*What is required*
Look at the data below and print exactly the lines from its first line through the line with "das wir menschen"; the pictures stay out of the copy.

*Data extract*
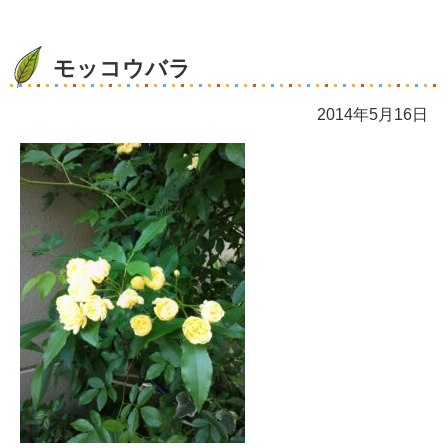
モッコウバラ
2014年5月16日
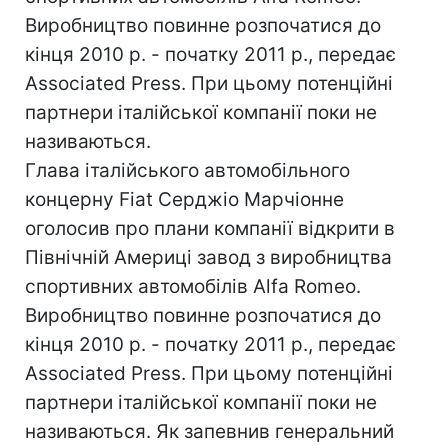
Виробництво повинне розпочатися до
кінця 2010 р. - початку 2011 р., передає
Associated Press. При цьому потенційні
партнери італійської компанії поки не
називаються.
Глава італійського автомобільного
концерну Fiat Серджіо Марчіонне
оголосив про плани компанії відкрити в
Північній Америці завод з виробництва
спортивних автомобілів Alfa Romeo.
Виробництво повинне розпочатися до
кінця 2010 р. - початку 2011 р., передає
Associated Press. При цьому потенційні
партнери італійської компанії поки не
називаються. Як запевнив генеральний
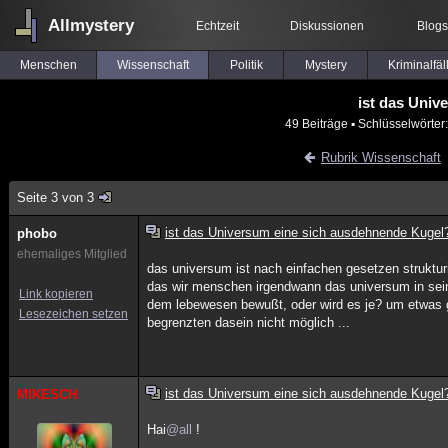
Allmystery
Echtzeit
Diskussionen
Blogs
Menschen
Wissenschaft
Politik
Mystery
Kriminalfäl
ist das Univ
49 Beiträge
▪ Schlüsselwörter
Rubrik Wissenschaft
Seite 3 von 3
ist das Universum eine sich ausdehnende Kugel
phobo
ehemaliges Mitglied
das universum ist nach einfachen gesetzen strukturi
das wir menschen irgendwann das universum in seiner
Link kopieren
dem lebewesen bewußt, oder wird es je? um etwas
Lesezeichen setzen
begrenzten dasein nicht möglich ...
ist das Universum eine sich ausdehnende Kugel
MIKESCH
Hai
@all
!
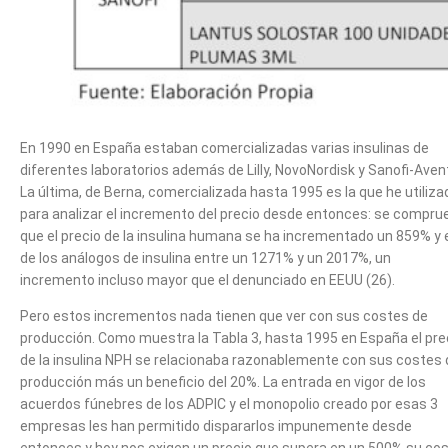
En 1990 en España estaban comercializadas varias insulinas de
diferentes laboratorios además de Lilly, NovoNordisk y Sanofi-Avent
La última, de Berna, comercializada hasta 1995 es la que he utiliza
para analizar el incremento del precio desde entonces: se compru
que el precio de la insulina humana se ha incrementado un 859% y 
de los análogos de insulina entre un 1271% y un 2017%, un
incremento incluso mayor que el denunciado en EEUU (26).
Pero estos incrementos nada tienen que ver con sus costes de
producción. Como muestra la Tabla 3, hasta 1995 en España el pre
de la insulina NPH se relacionaba razonablemente con sus costes 
producción más un beneficio del 20%. La entrada en vigor de los
acuerdos fúnebres de los ADPIC y el monopolio creado por esas 3
empresas les han permitido dispararlos impunemente desde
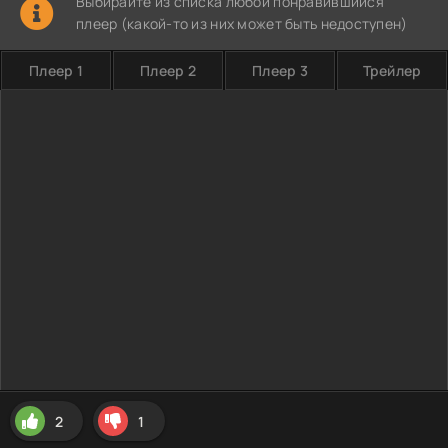
Выбирайте из списка любой понравившийся
плеер (какой-то из них может быть недоступен)
Плеер 1
Плеер 2
Плеер 3
Трейлер
2
1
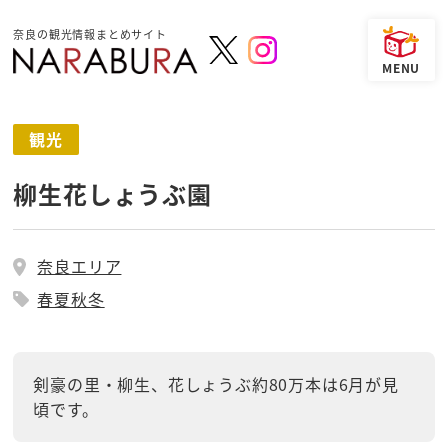
奈良の観光情報まとめサイト
観光
柳生花しょうぶ園
奈良エリア
春夏秋冬
剣豪の里・柳生、花しょうぶ約80万本は6月が見
頃です。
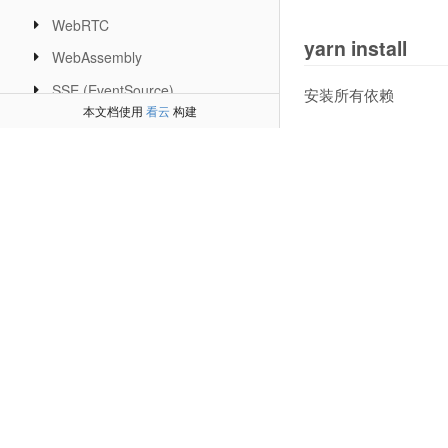
WebRTC
yarn install
WebAssembly
SSE (EventSource)
安装所有依赖
本文档使用
看云
构建
Web Workers 多线程
Service Worker API
yarn add
PWA 提升WebApp
yarn global ad
Broadcast Channel 广播
IndexedDB
yarn add 包名  
yarn add 
[
pack
====== 进阶 ======
yarn add 
[
pack
NodejS
yarn add 
[
pack
Deno 代替node
bun
yarn up / upgrad
====== 后端 ======
升级
Vue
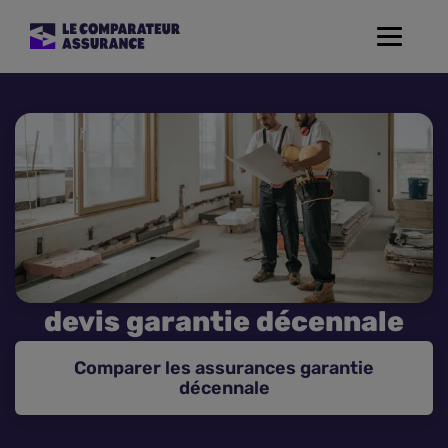
Toggle
navigat
Assurance Auto
Mutuelle Santé
Assurance Moto
Assurance Habitation
devis garantie décennale
Assurance de prêt
Comparer les assurances garantie
Prévoyance
décennale
Assurance Animaux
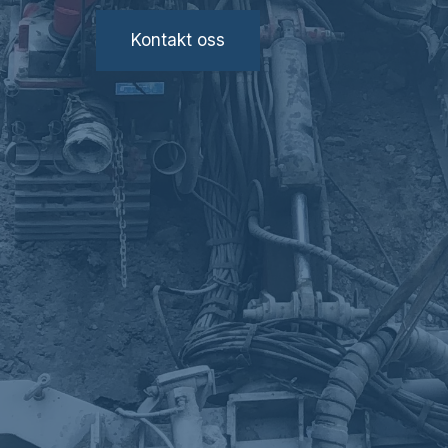
Kontakt oss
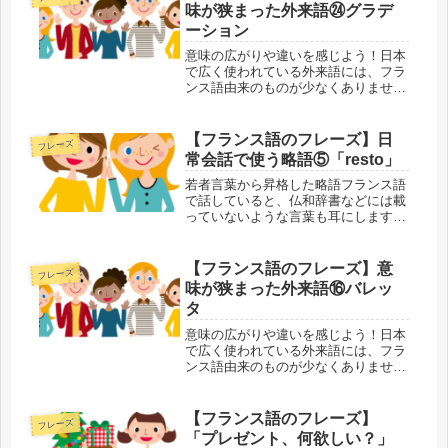
ぞれあるにもかかわらず、あまり使い
味が狭まった外来語㉔グラデ
分けが...
ーション
意味の広がりや違いを感じよう！日本
で広く使われている外来語には、フラ
ンス語由来のものが少なくありませ
ん。外来語があることでフランス語の
単語が覚えやすくなる反面、本来の意
味が抜け落ちたり、変わってしまうこ
【フランス語のフレーズ】日
フレーズ
とすらあります。外来語・元の単語の
常会話で使う略語⑤「resto」
両方...
若者言葉から昇格した略語フランス語
で話していると、仏和辞書などには載
っていないような言葉も耳にします。
元は若い人たちが仲間内で使っていた
略語などがほとんどですが、時間とと
もに社会的にも認知されて、多くの人
【フランス語のフレーズ】意
フレーズ
が使うようになった言葉です。かしこ
味が狭まった外来語⑯バレッ
ま...
タ
意味の広がりや違いを感じよう！日本
で広く使われている外来語には、フラ
ンス語由来のものが少なくありませ
ん。外来語があることでフランス語の
単語が覚えやすくなる反面、本来の意
味が抜け落ちたり、変わってしまうこ
【フランス語のフレーズ】
フレーズ
とすらあります。外来語・元の単語の
「プレゼント、何欲しい？」
両方...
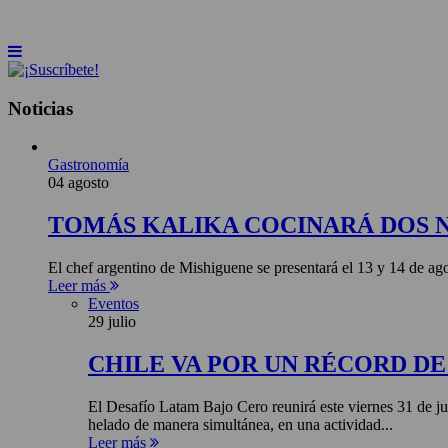
INICIO
NOTICIAS
ARTÍCULOS
BEBER
Noticias
Gastronomía
04 agosto
TOMÁS KALIKA COCINARÁ DOS 
El chef argentino de Mishiguene se presentará el 13 y 14 de 
Leer más
Eventos
29 julio
CHILE VA POR UN RÉCORD D
El Desafío Latam Bajo Cero reunirá este viernes 31 de ju
helado de manera simultánea, en una actividad...
Leer más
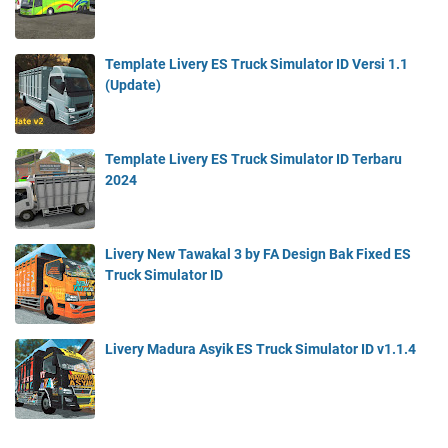
Template Livery ES Truck Simulator ID Versi 1.1
(Update)
Template Livery ES Truck Simulator ID Terbaru
2024
Livery New Tawakal 3 by FA Design Bak Fixed ES
Truck Simulator ID
Livery Madura Asyik ES Truck Simulator ID v1.1.4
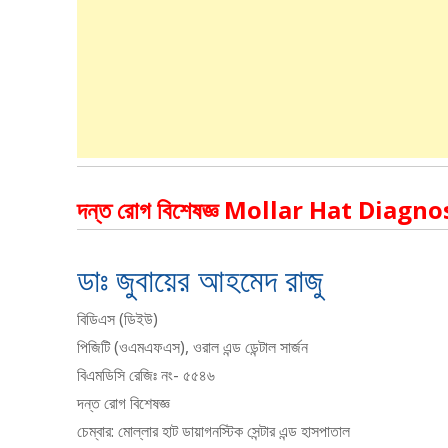
দন্ত রোগ বিশেষজ্ঞ Mollar Hat Diag
ডাঃ জুবায়ের আহমেদ রাজু
বিডিএস (ডিইউ)
পিজিটি (ওএমএফএস), ওরাল এন্ড ডেন্টাল সার্জন
বিএমডিসি রেজিঃ নং- ৫৫৪৬
দন্ত রোগ বিশেষজ্ঞ
চেম্বার: মোল্লার হাট ডায়াগনস্টিক সেন্টার এন্ড হাসপাতাল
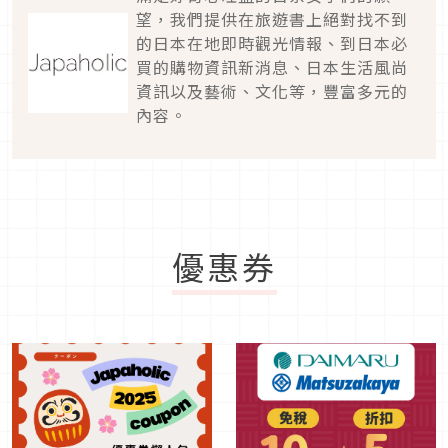
望，我們提供在旅遊書上絕對找不到
的日本在地即時觀光情報、到日本必
買的購物資訊新消息、日本生活風尚
資訊以及藝術、文化等，豐富多元的
內容。
優惠券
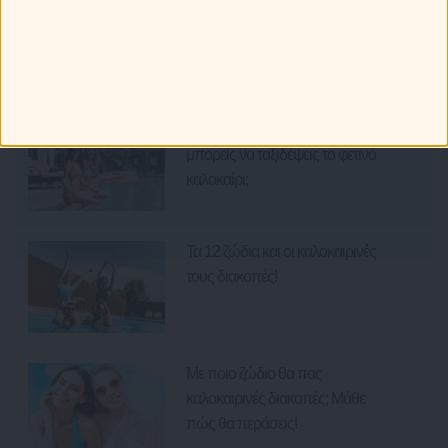
Ετοιμάζω ταξίδι... Οι προορισμοί
για τα 12 ζώδια.
Ζώδια και Ταξίδια: Με ποια ζώδια
μπορείς να ταξιδέψεις το φετινό
καλοκαίρι;
Τα 12 ζώδια και οι καλοκαιρινές
τους διακοπές!
Με ποιο ζώδιο θα πας
καλοκαιρινές διακοπές; Μάθε
πώς θα περάσεις!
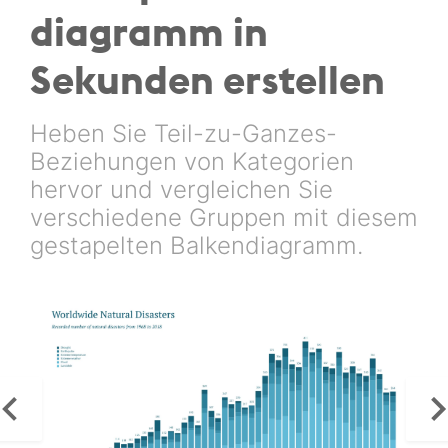
diagramm in
Sekunden erstellen
Heben Sie Teil-zu-Ganzes-
Beziehungen von Kategorien
hervor und vergleichen Sie
verschiedene Gruppen mit diesem
gestapelten Balkendiagramm.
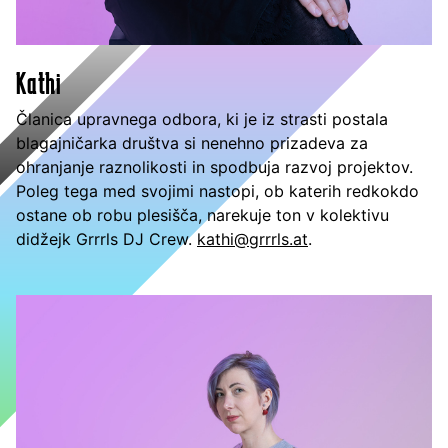
Kathi
Članica upravnega odbora, ki je iz strasti postala
blagajničarka društva si nenehno prizadeva za
ohranjanje raznolikosti in spodbuja razvoj projektov.
Poleg tega med svojimi nastopi, ob katerih redkokdo
ostane ob robu plesišča, narekuje ton v kolektivu
didžejk Grrrls DJ Crew.
kathi@grrrls.at
.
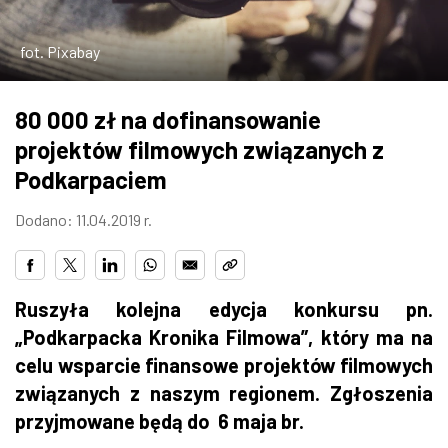
ZDJĘCIA
fot. Pixabay
W RZESZOWIE
80 000 zł na dofinansowanie
projektów filmowych związanych z
Podkarpaciem
Dodano: 11.04.2019 r.
Ruszyła kolejna edycja konkursu pn.
„Podkarpacka Kronika Filmowa”, który ma na
celu wsparcie finansowe projektów filmowych
związanych z naszym regionem. Zgłoszenia
przyjmowane będą do 6 maja br.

*Answer box*
モッコウバラ
2014年5月16日
Виробництво повинне розпочатися до
кінця 2010 р. - початку 2011 р., передає
Associated Press. При цьому потенційні
партнери італійської компанії поки не
називаються.
Глава італійського автомобільного
концерну Fiat Серджіо Марчіонне
оголосив про плани компанії відкрити в
Північній Америці завод з виробництва
спортивних автомобілів Alfa Romeo.
Виробництво повинне розпочатися до
кінця 2010 р. - початку 2011 р., передає
Associated Press. При цьому потенційні
партнери італійської компанії поки не
називаються. Як запевнив генеральний
Allmystery
Echtzeit
Diskussionen
Blogs
Menschen
Wissenschaft
Politik
Mystery
Kriminalfäl
ist das Univ
49 Beiträge
▪ Schlüsselwörter
Rubrik Wissenschaft
Seite 3 von 3
ist das Universum eine sich ausdehnende Kugel
phobo
ehemaliges Mitglied
das universum ist nach einfachen gesetzen strukturi
das wir menschen irgendwann das universum in seiner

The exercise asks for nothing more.